■ EXERCISE DATA
────
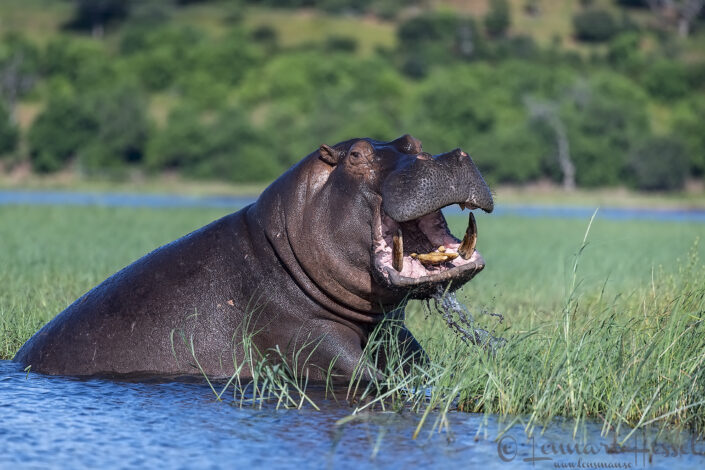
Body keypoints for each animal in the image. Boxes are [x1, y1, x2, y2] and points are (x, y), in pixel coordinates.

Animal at [14, 135, 493, 380]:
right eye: (356, 155)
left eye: (412, 141)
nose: (448, 156)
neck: (282, 258)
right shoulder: (312, 341)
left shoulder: (394, 337)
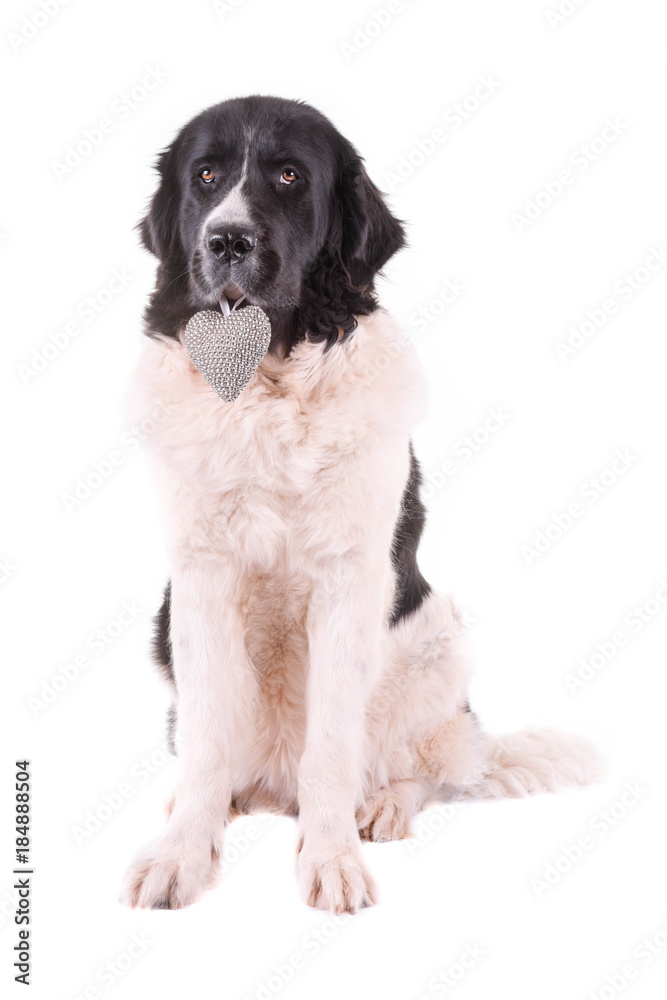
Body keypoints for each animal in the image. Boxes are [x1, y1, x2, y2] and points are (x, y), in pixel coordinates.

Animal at [121, 94, 604, 916]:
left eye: (289, 175)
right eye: (206, 175)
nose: (227, 239)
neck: (267, 371)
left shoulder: (349, 578)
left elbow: (333, 747)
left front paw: (331, 860)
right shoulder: (200, 577)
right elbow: (210, 737)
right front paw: (183, 854)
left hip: (437, 641)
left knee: (426, 768)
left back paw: (380, 807)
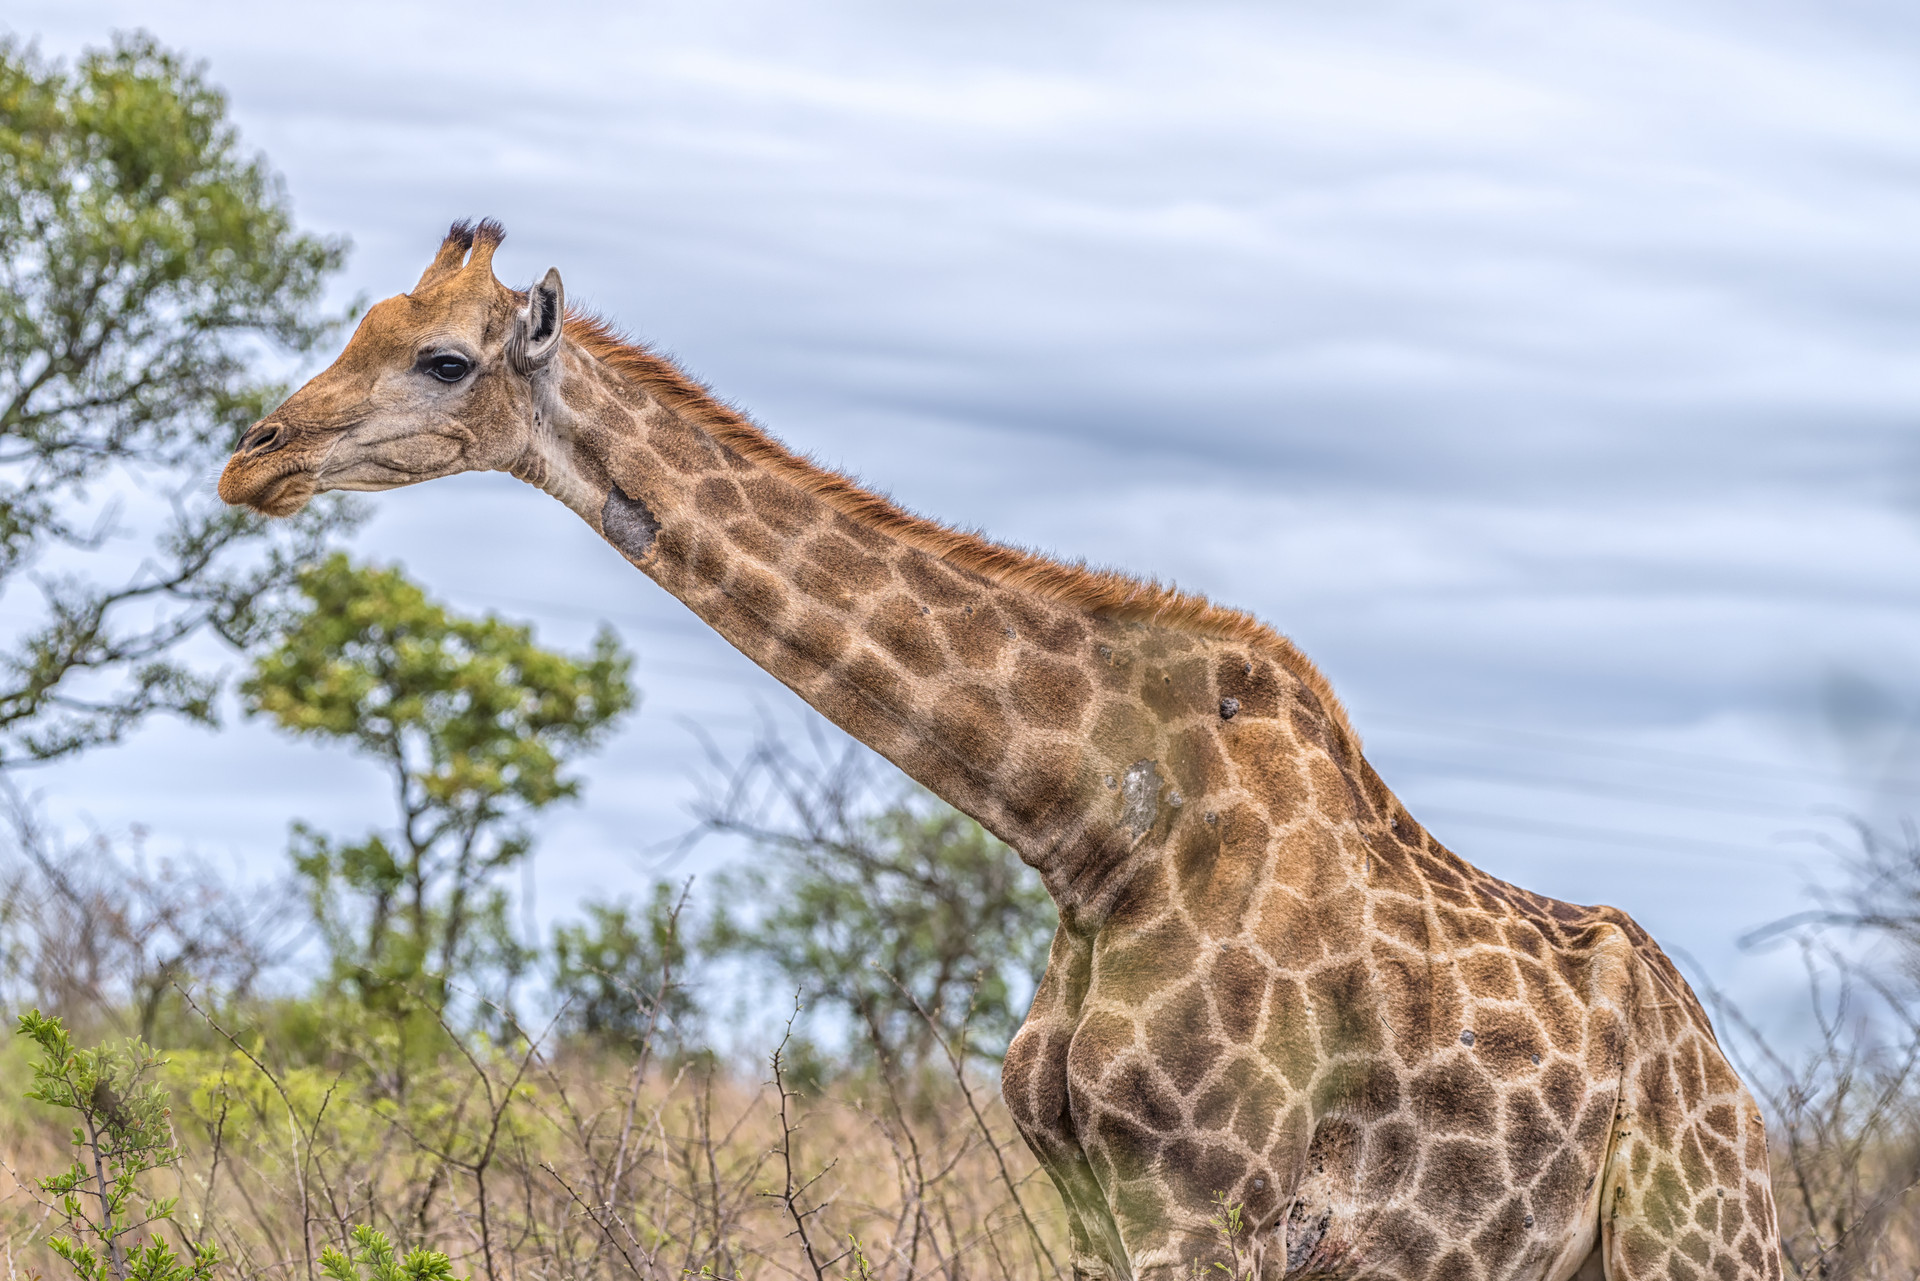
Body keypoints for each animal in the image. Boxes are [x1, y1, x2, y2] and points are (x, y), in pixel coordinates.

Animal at [217, 222, 1774, 1281]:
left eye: (443, 359)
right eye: (360, 325)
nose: (254, 455)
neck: (1091, 831)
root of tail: (1744, 1108)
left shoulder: (1214, 1211)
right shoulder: (1091, 1205)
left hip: (1695, 1248)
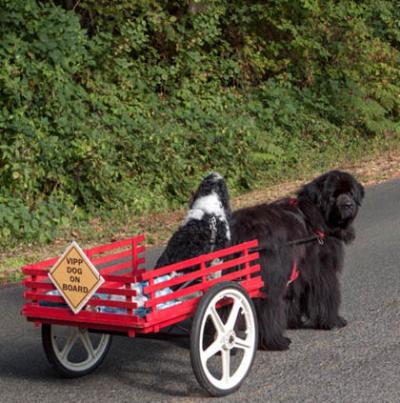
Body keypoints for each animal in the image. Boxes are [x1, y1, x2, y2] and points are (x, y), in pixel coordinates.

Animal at [230, 170, 364, 350]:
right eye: (333, 196)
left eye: (350, 193)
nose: (348, 205)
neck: (319, 216)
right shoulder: (322, 269)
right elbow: (328, 293)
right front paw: (334, 321)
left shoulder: (298, 270)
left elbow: (293, 297)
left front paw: (293, 321)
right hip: (270, 277)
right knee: (265, 309)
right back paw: (275, 341)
────
■ EXERCISE DETAILS
Search the records for the string "shoulder" and return every line in which it occurs.

■ ANSWER TO THE PROBLEM
right shoulder: (312, 341)
left shoulder: (394, 337)
left shoulder: (349, 578)
right shoulder: (200, 577)
left shoulder: (1214, 1211)
right shoulder: (1091, 1205)
right shoulder: (322, 269)
left shoulder: (298, 270)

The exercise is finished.